Cartilage Regeneration/Repair

3Articular cartilage is the cartilage on the end of bones where they articulate in a joint. It could be compared to the Teflon coating on a non-stick pan. It creates a smooth surface, but once it is damaged the joint cannot function like it should leading to swelling and pain. So what is the treatment? Well, for select individuals that have a small localized area where the cartilage is damaged or missing that is surrounded by healthy cartilage, cartilage regeneration/repair may be an option. These procedures (discussed below) have been found to be less effective in individuals with diffuse arthritis. Since arthritis is a degenerative process, the body will usually proceed to breakdown any cartilage repair just like it did to it’s own natural cartilage.

Types of cartilage regeneration/repair procedures:

  • Microfracture
    • For this procedure, the damaged cartilage is removed until there is exposed bone. Then, multiple small holes are punctured into the bone to stimulate healing. Positives: easy to perform and can be done arthroscopically (through tiny incisions).  Negatives: there is no guarantee the body will produce cartilage in that area and when it does, it is not as good of quality as the original articular cartilage.
  • Osteochondral autograft transfer system (OATS)
    • This procedure requires taking healthy articular cartilage with attached bone (a bone plug) from a non-weight bearing surface and implanting it in the cartilage defect. Positives: it is using the patients own articular cartilage. Negatives: this is an open procedure (requires a larger incision), and there must be healthy cartilage elsewhere in the knee to obtain the plug.
  • Autologous chondrocyte implantation (ACI) (Carticel)
    • For this procedure, the patient’s own cartilage is biopsied and sent to a lab. The lab grows more cartilage from the sample. This cartilage can then be implanted back in the patient in the cartilage defect. Positives: it is the patient’s own cartilage. Negatives: this is a two stage (two surgery) procedure. The first surgery is for the biopsy and the second surgery is for re-implantation of the cartilage.
  • Allograft cartilage (Biocartilage, Cartiform)
    • This is donor cartilage in the form of a paste or a patch. The paste is placed in the cartilage defect and secured with glue. The patch is sown into the cartilage defect using the surrounding healthy tissue. Positives: there is no biopsy or harvesting of the patient’s cartilage. Negatives: these are open procedures, and there has to be surrounding healthy tissue.
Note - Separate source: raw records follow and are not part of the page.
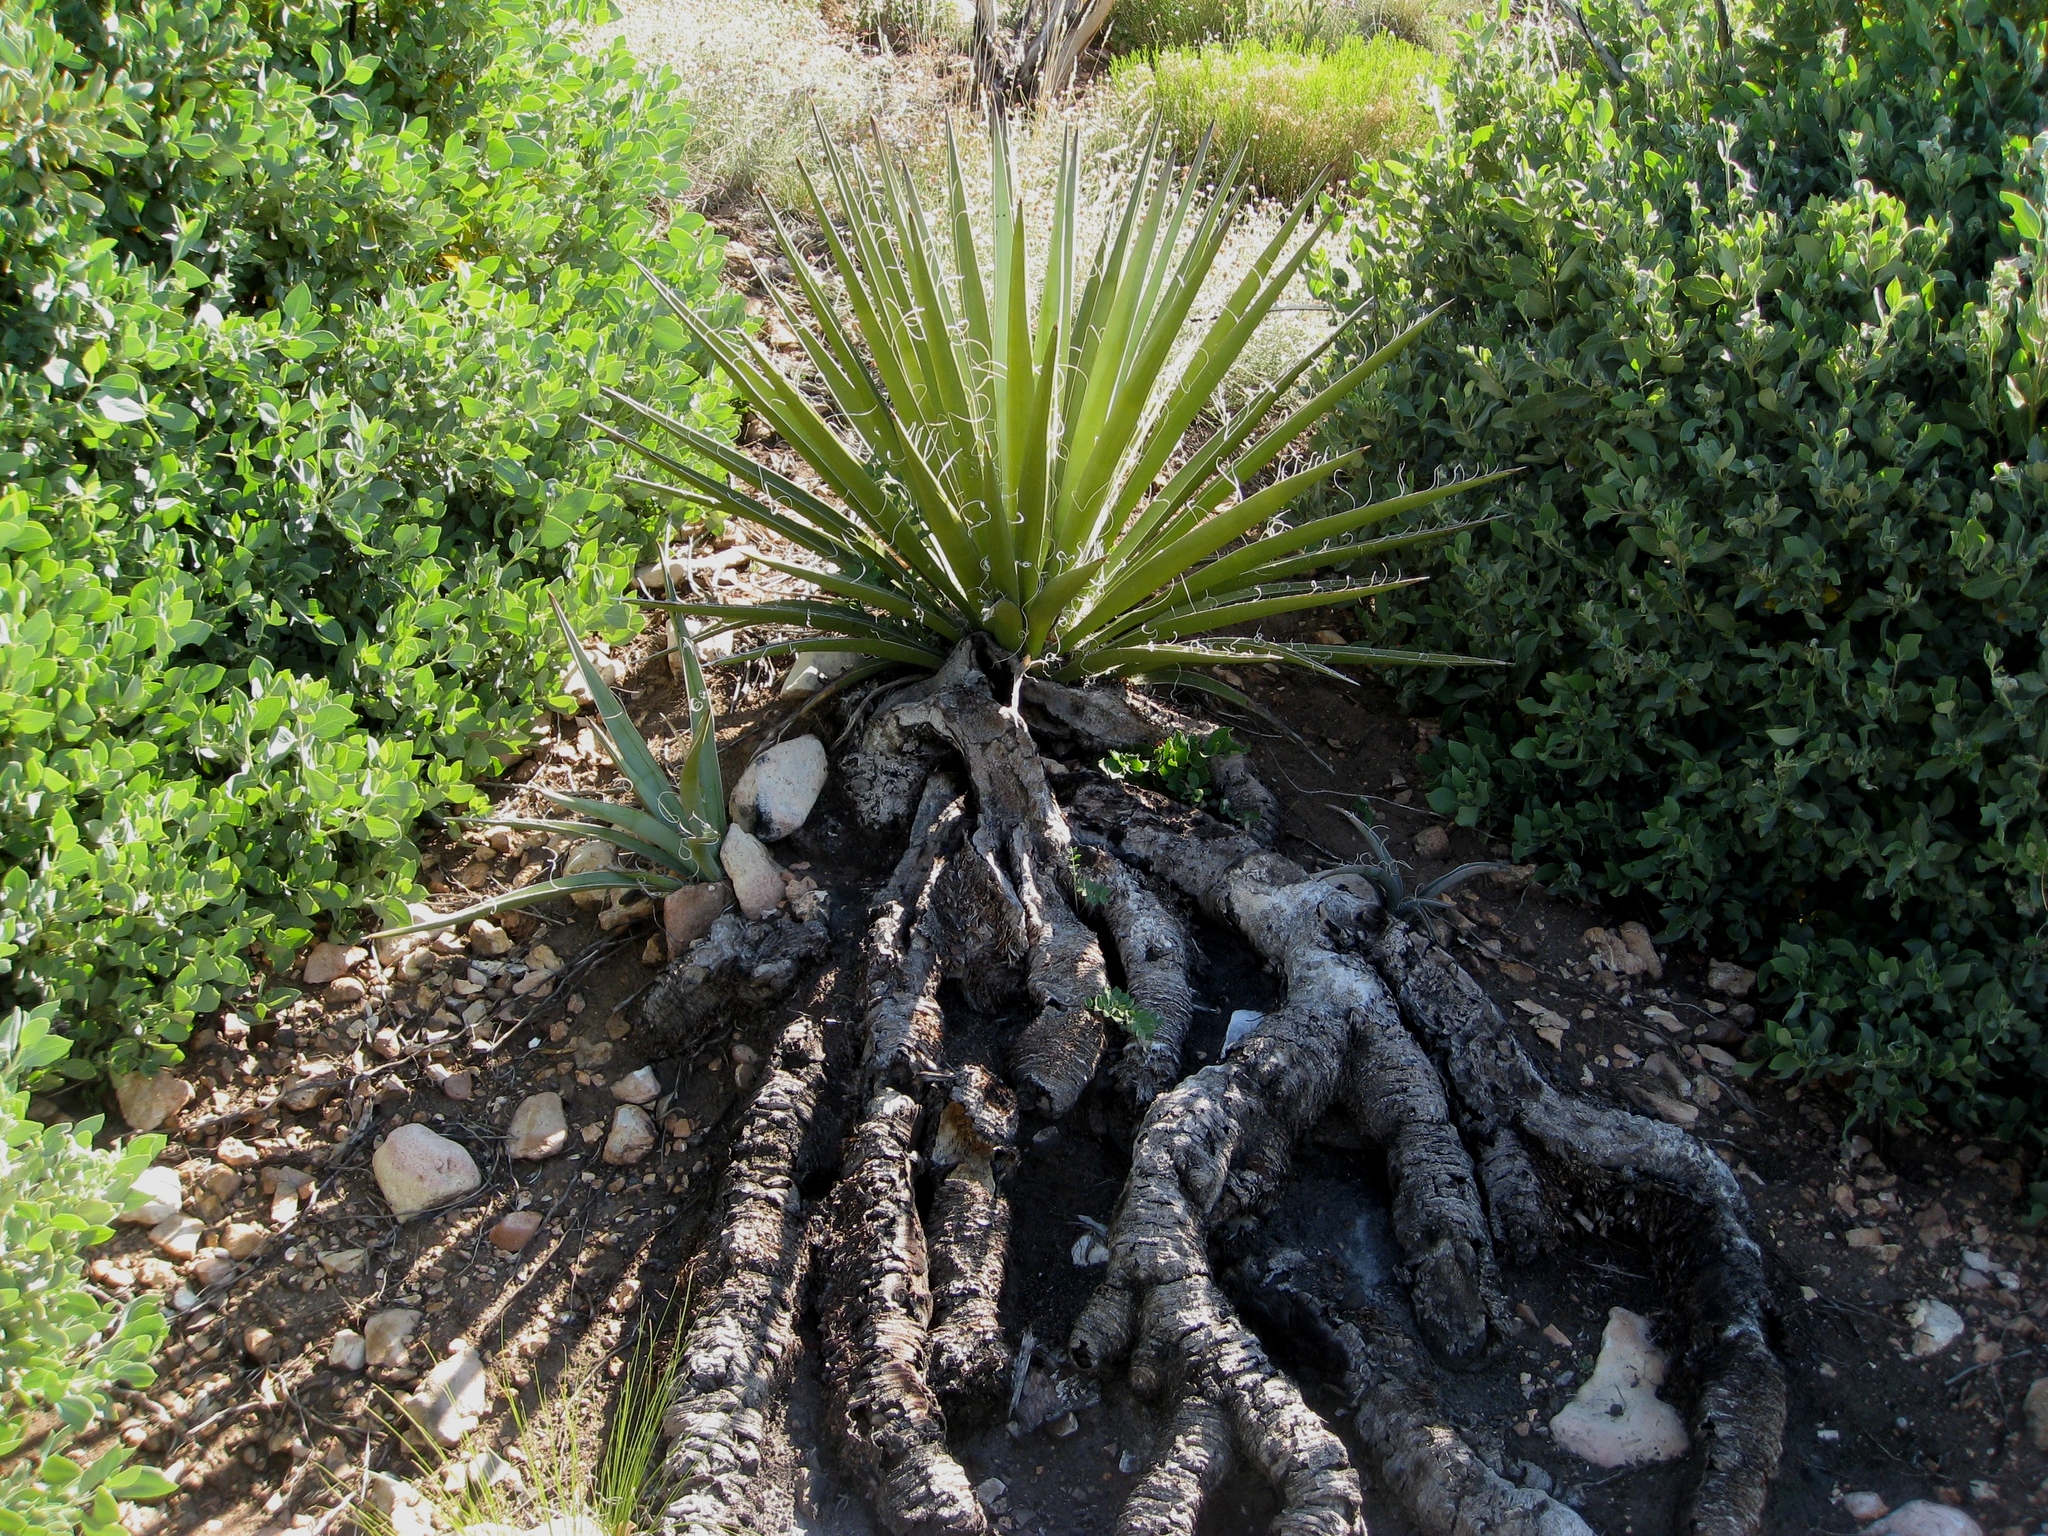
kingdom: Plantae
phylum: Tracheophyta
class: Liliopsida
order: Asparagales
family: Asparagaceae
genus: Yucca
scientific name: Yucca baccata
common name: Banana yucca
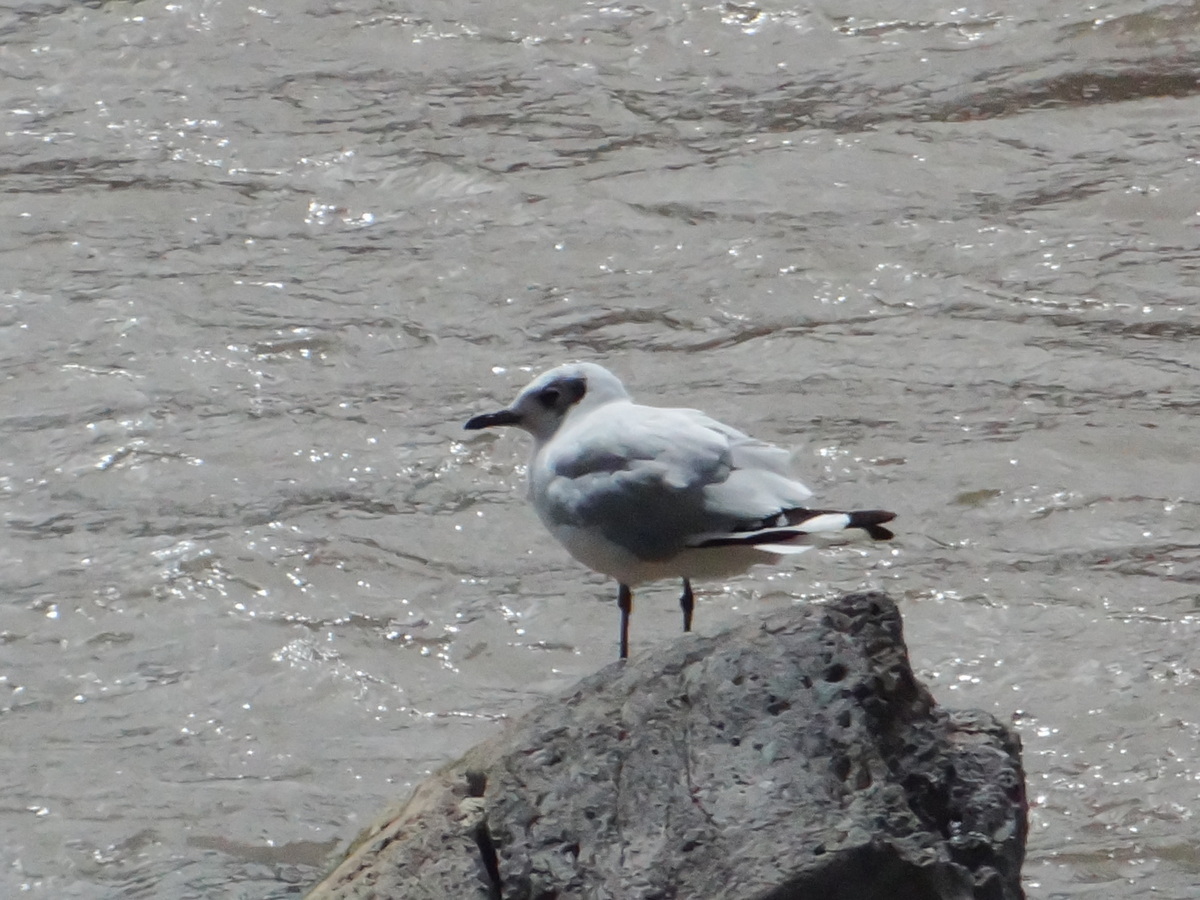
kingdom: Animalia
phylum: Chordata
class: Aves
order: Charadriiformes
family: Laridae
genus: Chroicocephalus
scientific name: Chroicocephalus serranus
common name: Andean gull
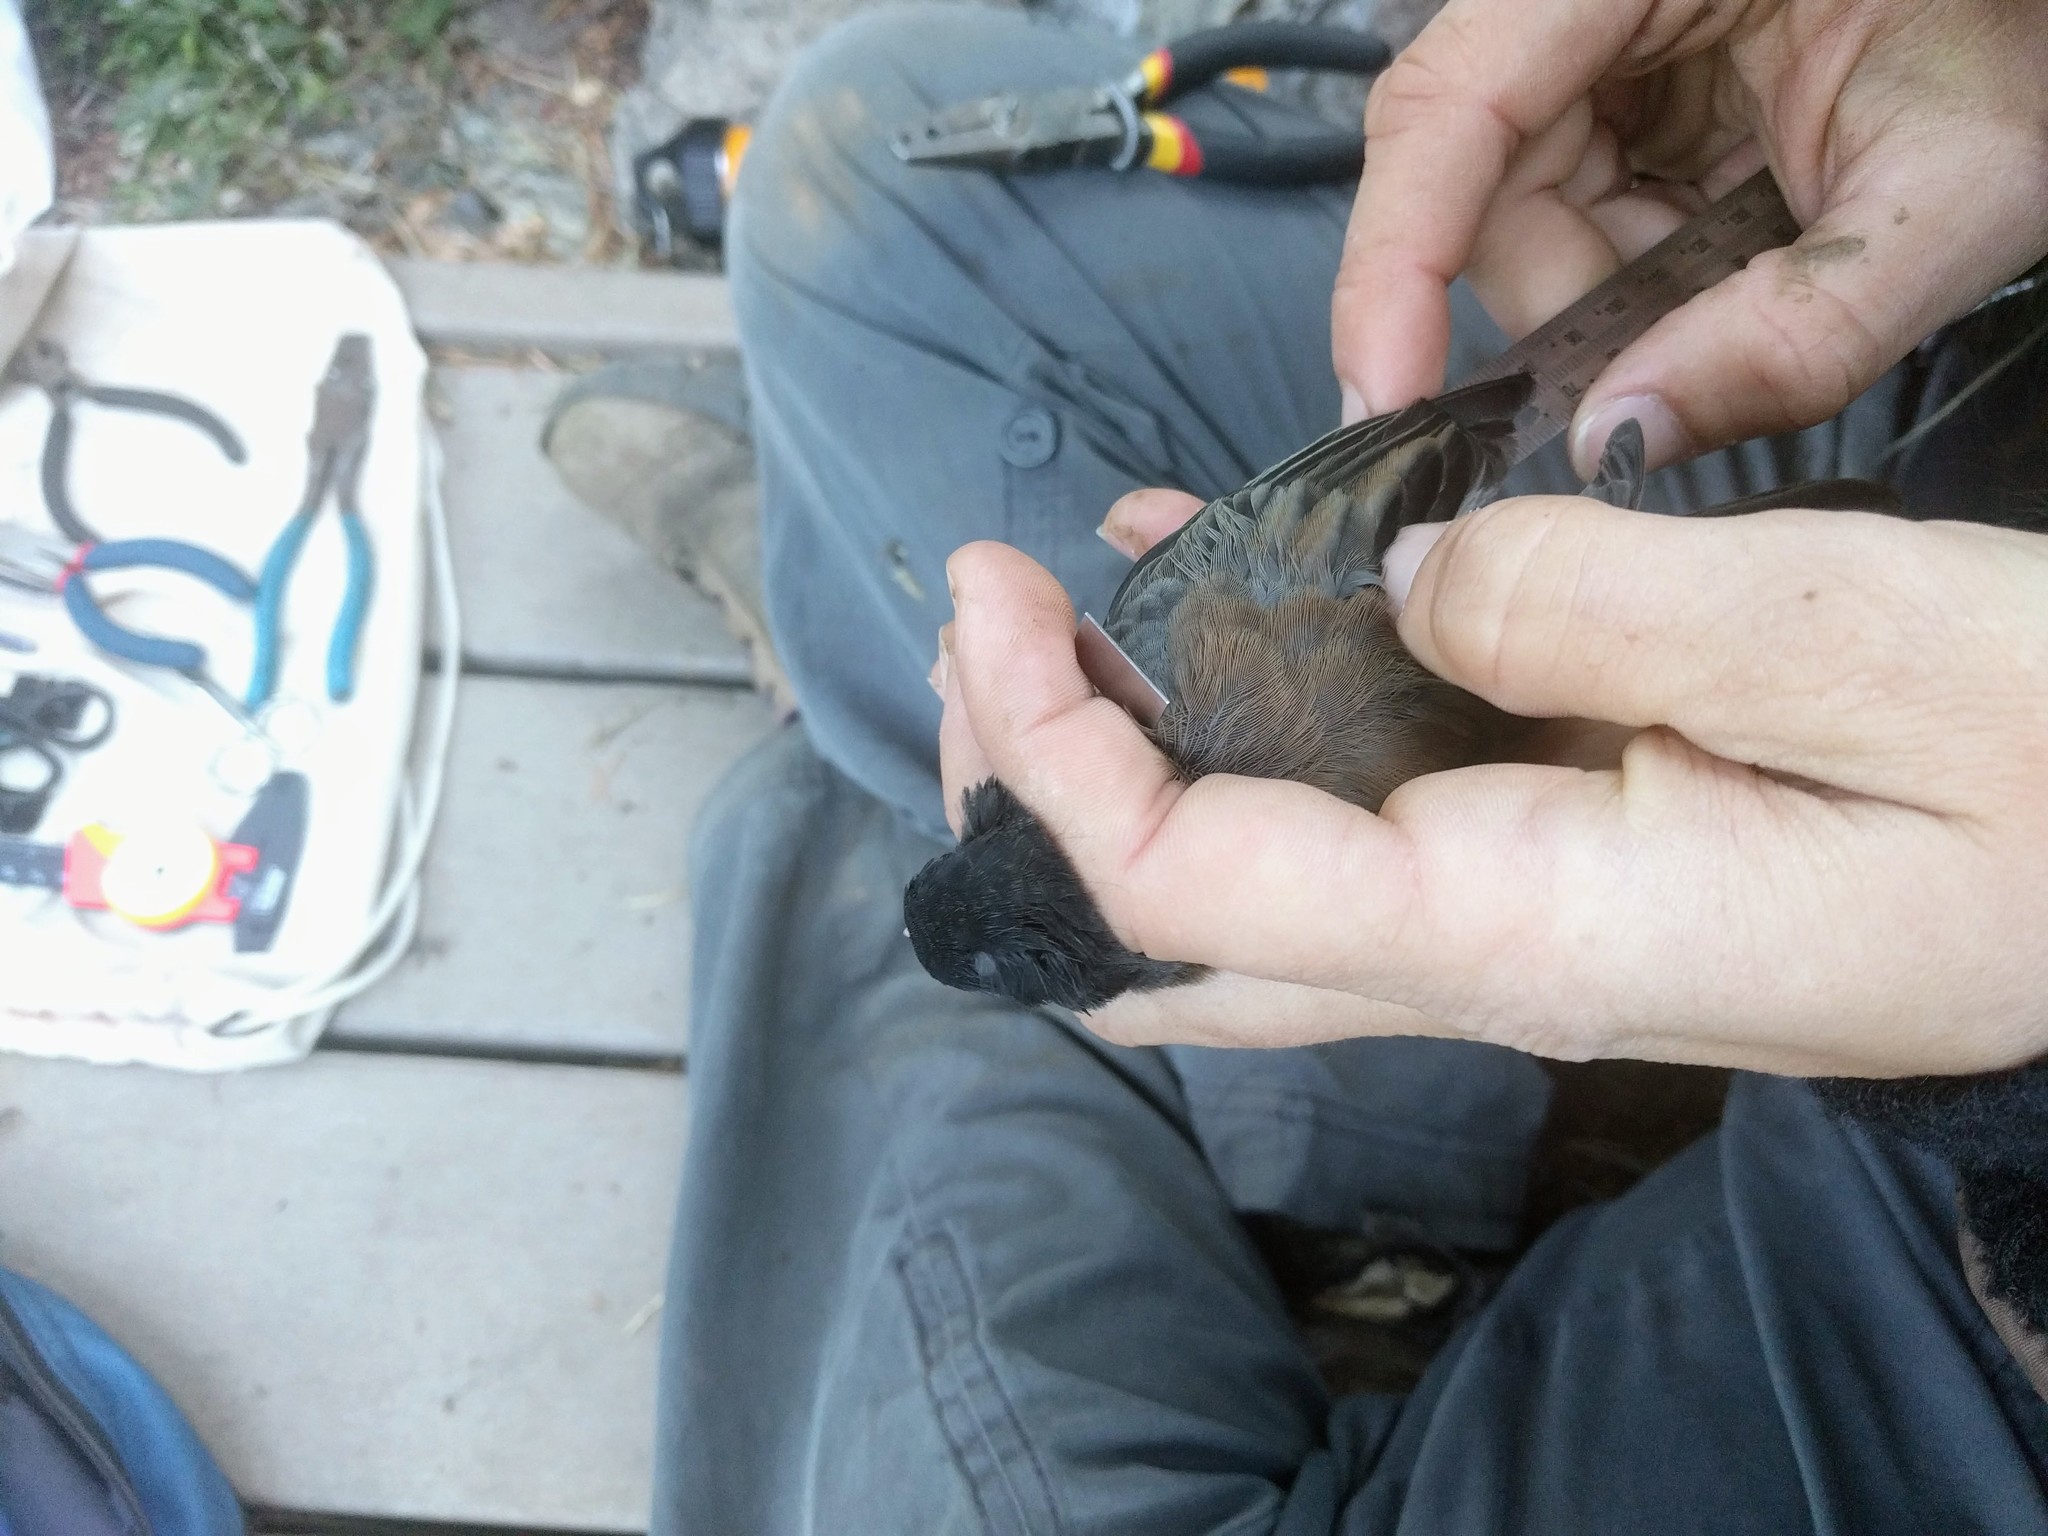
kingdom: Animalia
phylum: Chordata
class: Aves
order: Passeriformes
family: Passerellidae
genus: Junco
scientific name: Junco hyemalis
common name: Dark-eyed junco
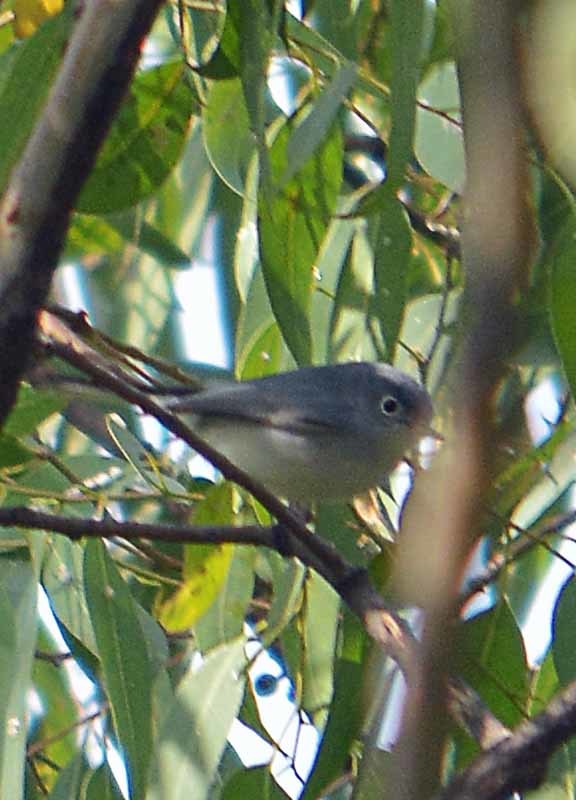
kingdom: Animalia
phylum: Chordata
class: Aves
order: Passeriformes
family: Polioptilidae
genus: Polioptila
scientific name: Polioptila caerulea
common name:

The type of cartilage regeneration procedure used depends on a lot of factors and should be decided by a medical professional. Some of the factors include: the size of the cartilage defect, if it’s surrounded by healthy articular cartilage, and whether it’s on a weight bearing surface or not. These factors can be analyzed on an MRI.

Hopefully this helped shed some light on cartilage regeneration procedures. The bottom line that that there needs to be an isolated cartilage defect surrounded by healthy cartilage for optimal results.